One other misconception centers on the more idea of religion and politics. For many, they have a mistaken belief that Islam is the only religion that has within it political movements. However, this is not the case. Various religious traditions have political-religious movements that have attempted to advance religion in the political sphere. While we have terms like Political Islam or Islamism, one could equally argue that a term such as Political Christianity or Political Hinduism would be equally fitting. In fact, there are many Christian parties in Europe, Hindu-based parties in India, Political parties concentrated on Judaism in Israel, etc… The relationship between political and religion is far from  unique to Islam.

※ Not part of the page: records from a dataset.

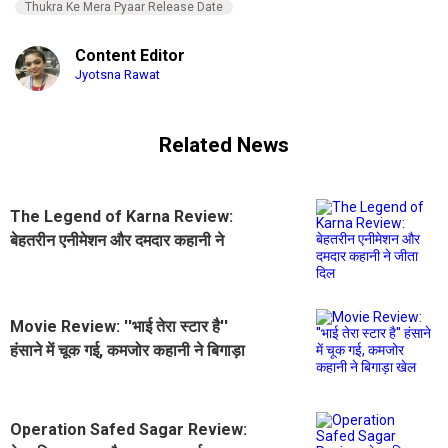
Thukra Ke Mera Pyaar Release Date
Content Editor
Jyotsna Rawat
Related News
The Legend of Karna Review:
बेहतरीन एनीमेशन और दमदार कहानी ने
जीता दिल
Movie Review: ''भाई तेरा स्टार है''
हंसाने में चूक गई, कमजोर कहानी ने बिगाड़ा
खेल
Operation Safed Sagar Review:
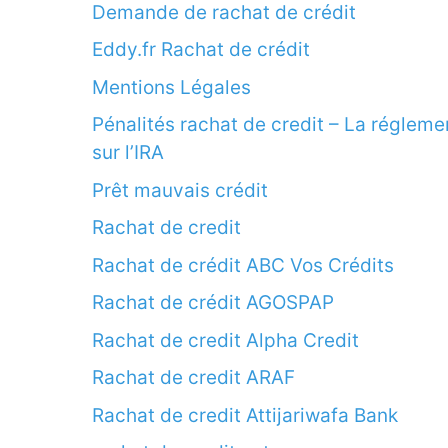
Demande de rachat de crédit
Eddy.fr Rachat de crédit
Mentions Légales
Pénalités rachat de credit – La régleme
sur l’IRA
Prêt mauvais crédit
Rachat de credit
Rachat de crédit ABC Vos Crédits
Rachat de crédit AGOSPAP
Rachat de credit Alpha Credit
Rachat de credit ARAF
Rachat de credit Attijariwafa Bank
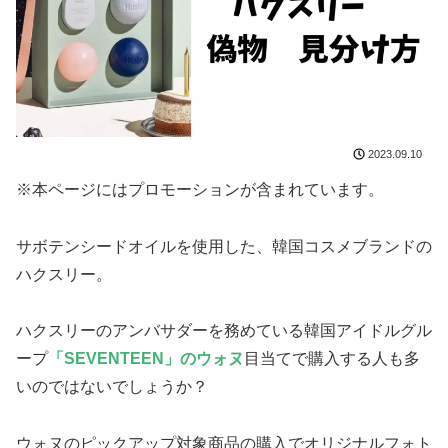
2023.09.10
※本ページにはプロモーションが含まれています。
サボテンシードオイルを使用した、韓国コスメブランドの
ハクスリー。
ハクスリーのアンバサダーを務めている韓国アイドルグル
ープ
「SEVENTEEN」のウォヌ
目当てで購入する人も多
いのではないでしょうか？
ウォヌのピックアップ対象商品の購入でオリジナルフォト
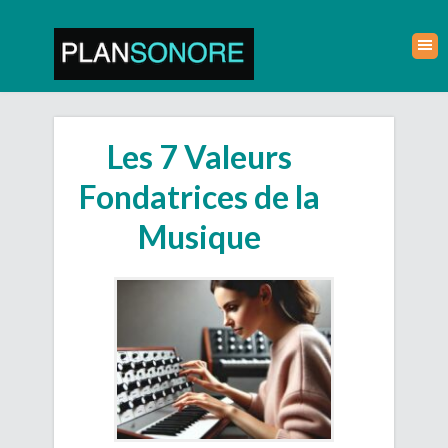
Les 7 Valeurs
Fondatrices de la
Musique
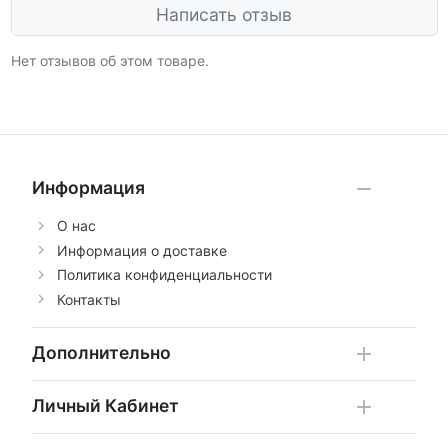
Написать отзыв
Нет отзывов об этом товаре.
Информация
О нас
Информация о доставке
Политика конфиденциальности
Контакты
Дополнительно
Личный Кабинет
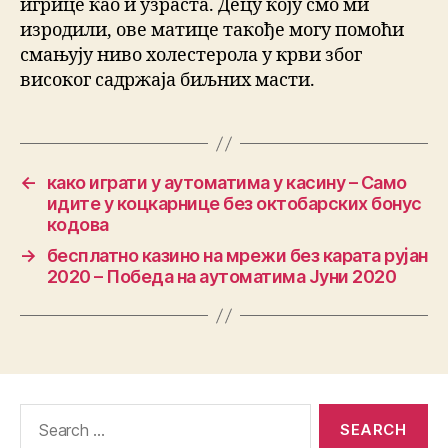
игрице као и узраста. Децу коју смо ми
изродили, ове матице такође могу помоћи
смањују ниво холестерола у крви због
високог садржаја биљних масти.
←
како играти у аутоматима у касину – Само
идите у коцкарнице без октобарских бонус
кодова
→
бесплатно казино на мрежи без карата рујан
2020 – Победа на аутоматима Јуни 2020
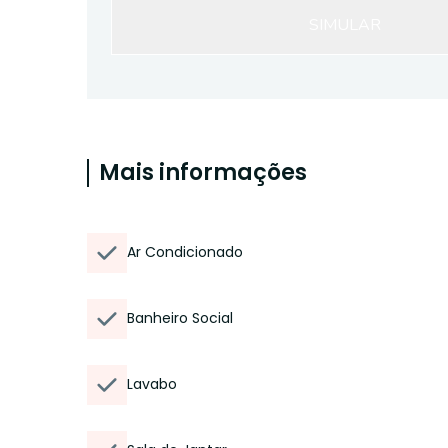
SIMULAR
Mais informações
Ar Condicionado
Banheiro Social
Lavabo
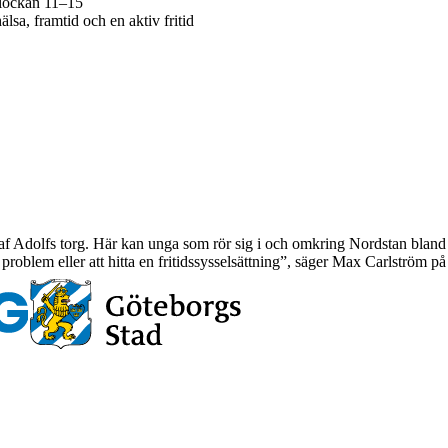
klockan 11–15
a, framtid och en aktiv fritid
f Adolfs torg. Här kan unga som rör sig i och omkring Nordstan bland a
a problem eller att hitta en fritidssysselsättning”, säger Max Carlström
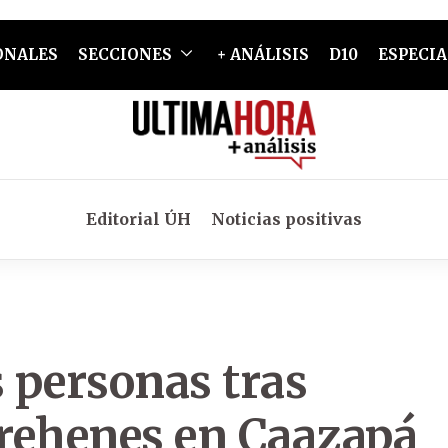
ONALES
SECCIONES
+ ANÁLISIS
D10
ESPECIA
Editorial ÚH
Noticias positivas
 personas tras
 rehenes en Caazapá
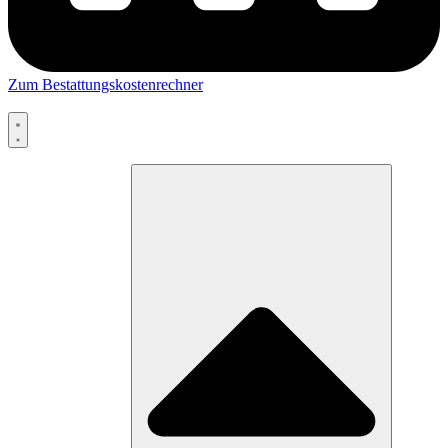
Zum Bestattungskostenrechner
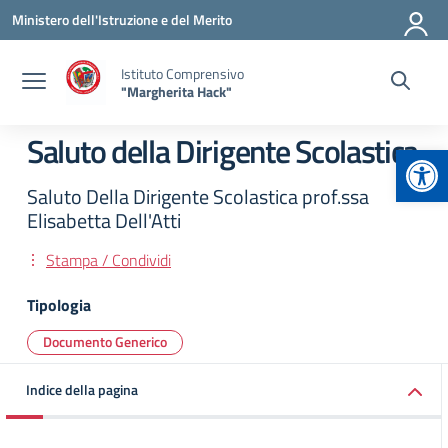
Vai ai contenuti
Vai al menu di navigazione
Vai al footer
Ministero dell'Istruzione e del Merito
Istituto Comprensivo
"Margherita Hack"
Saluto della Dirigente Scolastica
Apr
Saluto Della Dirigente Scolastica prof.ssa
Elisabetta Dell'Atti
Stampa / Condividi
Tipologia
Documento Generico
Indice della pagina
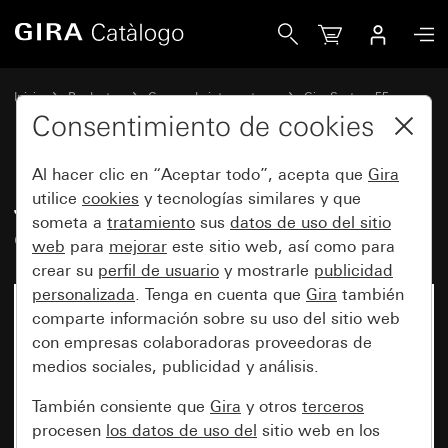
Gira Juego de tecla basculante de 3 elementos System 55
Inicio
Productos
Gamas de interruptores
Gira System 55
Juegos de teclas basculantes para sistemas de bus
Consentimiento de cookies
Al hacer clic en “Aceptar todo”, acepta que
Gira
Juego de tecla basculante de 3
utilice
cookies
y tecnologías similares y que
someta a
tratamiento
sus
datos de uso del sitio
elementos System 55
web
para
mejorar
este sitio web, así como para
crear su
perfil de usuario
y mostrarle
publicidad
personalizada
. Tenga en cuenta que
Gira
también
comparte información sobre su uso del sitio web
con empresas colaboradoras proveedoras de
medios sociales, publicidad y análisis.
También consiente que
Gira
y otros
terceros
procesen
los datos de uso del
sitio web en los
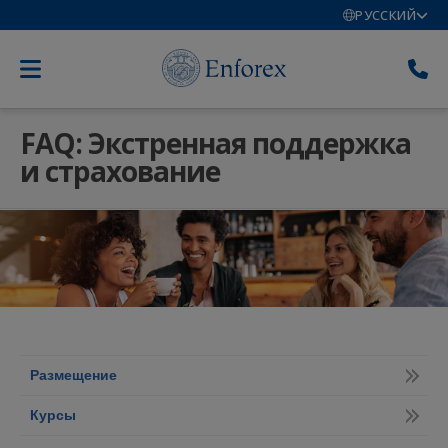
РУССКИЙ
FAQ: Экстренная поддержка
и страхование
Размещение
Курсы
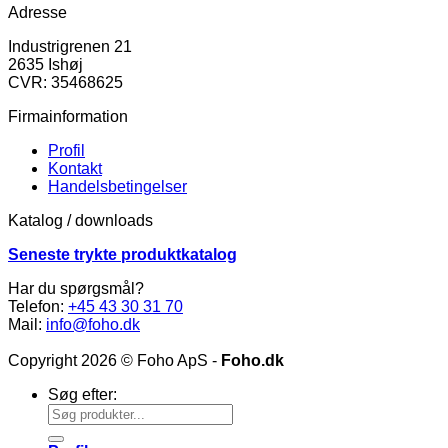
Adresse
Industrigrenen 21
2635 Ishøj
CVR: 35468625
Firmainformation
Profil
Kontakt
Handelsbetingelser
Katalog / downloads
Seneste trykte produktkatalog
Har du spørgsmål?
Telefon:
+45 43 30 31 70
Mail:
info@foho.dk
Copyright 2026 © Foho ApS -
Foho.dk
Søg efter:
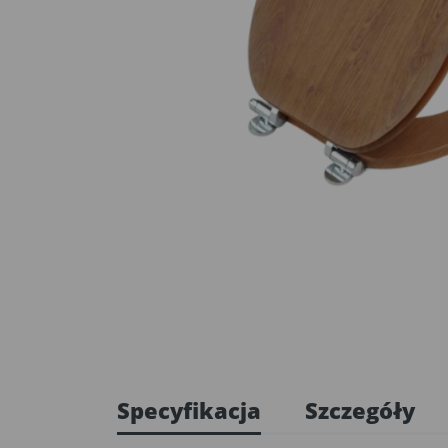
Specyfikacja
Szczegóły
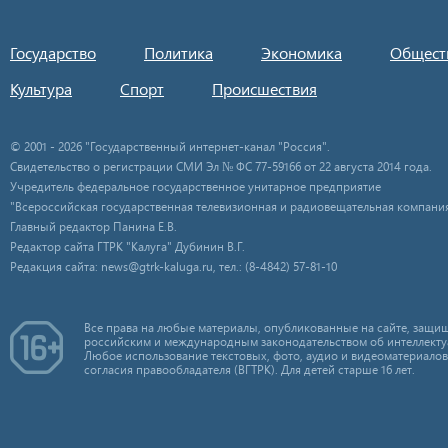
Государство
Политика
Экономика
Общест
Культура
Спорт
Происшествия
© 2001 - 2026 "Государственный интернет-канал "Россия".
Свидетельство о регистрации СМИ Эл № ФС 77-59166 от 22 августа 2014 года.
Учредитель федеральное государственное унитарное предприятие
"Всероссийская государственная телевизионная и радиовещательная компания
Главный редактор Панина Е.В.
Редактор сайта ГТРК "Калуга" Дубинин В.Г.
Редакция сайта: news@gtrk-kaluga.ru, тел.: (8-4842) 57-81-10
Все права на любые материалы, опубликованные на сайте, защищ
российским и международным законодательством об интеллекту
Любое использование текстовых, фото, аудио и видеоматериалов
согласия правообладателя (ВГТРК). Для детей старше 16 лет.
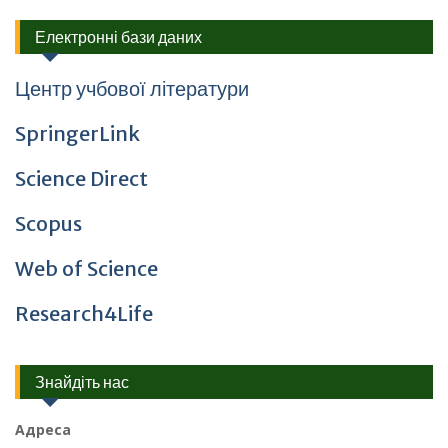
Електронні бази даних
Центр учбової літератури
SpringerLink
Science Direct
Scopus
Web of Science
Research4Life
Знайдіть нас
Адреса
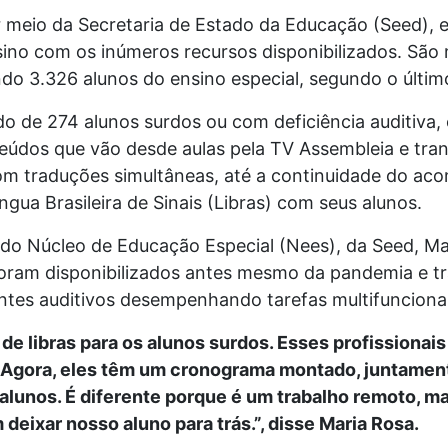
 meio da Secretaria de Estado da Educação (Seed), 
ino com os inúmeros recursos disponibilizados. São 
do 3.326 alunos do ensino especial, segundo o últim
do de 274 alunos surdos ou com deficiência auditiva
eúdos que vão desde aulas pela TV Assembleia e tran
om traduções simultâneas, até a continuidade do a
íngua Brasileira de Sinais (Libras) com seus alunos.
do Núcleo de Educação Especial (Nees), da Seed, Ma
s foram disponibilizados antes mesmo da pandemia e 
entes auditivos desempenhando tarefas multifuncionai
e libras para os alunos surdos. Esses profissionai
. Agora, eles têm um cronograma montado, juntamen
alunos. É diferente porque é um trabalho remoto, m
eixar nosso aluno para trás.”, disse Maria Rosa.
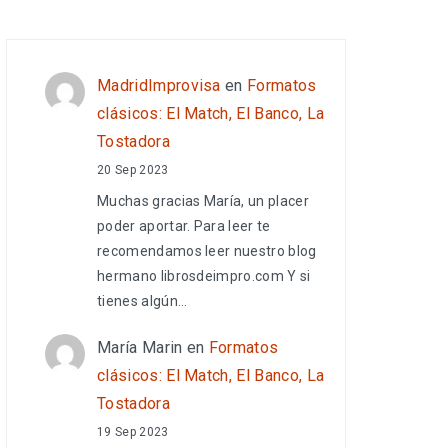
MadridImprovisa
en
Formatos
clásicos: El Match, El Banco, La
Tostadora
20 Sep 2023
Muchas gracias María, un placer
poder aportar. Para leer te
recomendamos leer nuestro blog
hermano librosdeimpro.com Y si
tienes algún…
María Marin
en
Formatos
clásicos: El Match, El Banco, La
Tostadora
19 Sep 2023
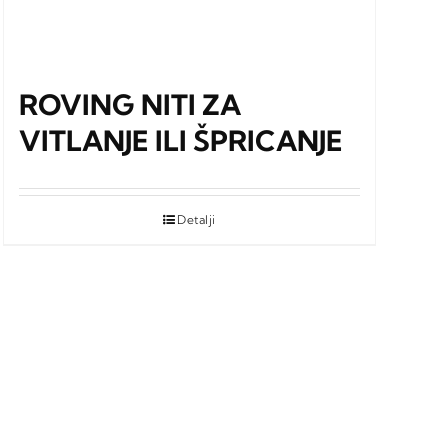
ROVING NITI ZA
VITLANJE ILI ŠPRICANJE
Detalji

Then, if this is the case, why do we spend so much time focusing on Islamism as opposed to these other similar religious parties within other faith traditions? Ayoob argues that “…Most other religio-political movements either emanate from Western societies or, like the Hindu manifestation of politicized religion, do not challenge Western hegemony, but seek rather to accommodate themselves to it. However, Islamists stubbornly refuse to accept the current distribution of power in the international system as either legitimate or permanent. Islamist movements, including the vast majority that work peacefully within existing political systems, continue in multi-farious ways to challenge not only the domestic status quo but the international status quo as well” (10). Now, it is not that they are looking to push this notion of Islamic Law throughout the world. Rather, many of these parties were built on not only Islamic principles, but they were also founded during colonialism, and as a protest movement to Western (or non domestic) foreign policies. Thus, it has been argued that some “Islamists manipulate this general sense of disenchantment and anger to advance their own agendas against American-supported regimes in the Muslim world” (Ayoob, 2004: 11).

Conclusion

In this article, we have examined the idea of Islamism (Political Islam) in the context of domestic politics and international relations. We have examined the history of Political Islam, as well as having addressed misconceptions about Islamism. We recommend that you read our other pages on groups such as the Muslim Brotherhood, Ennahda, the PJD in Morocco, the different Islamist actors in the Libyan Civil War, etc…

 

References

Ayoob, M. (2004).Political Islam: Image and Reality. World Policy Journal. Fall 2004, pages 1-14.

Esposito, J. Claiming the Center: Political Islam in Transition. Harvard International Review.

Hamid, S. Temptations of Power. Oxford, England. Oxford University Press.

Muedini, F. (2014). The Role of Religion in the “Arab Spring”: Comparing the Actions and Strategies of the Islamist Parties. Oxford Handbooks Online. July 2014, pages 1-13.

Wright, R. (2012). Chapter 1: The Middle East: They’ve Arrived, pages 1-12. in The Islamists are Coming: Who They Really Are. April, 2012. Washington, D.C. Brookings.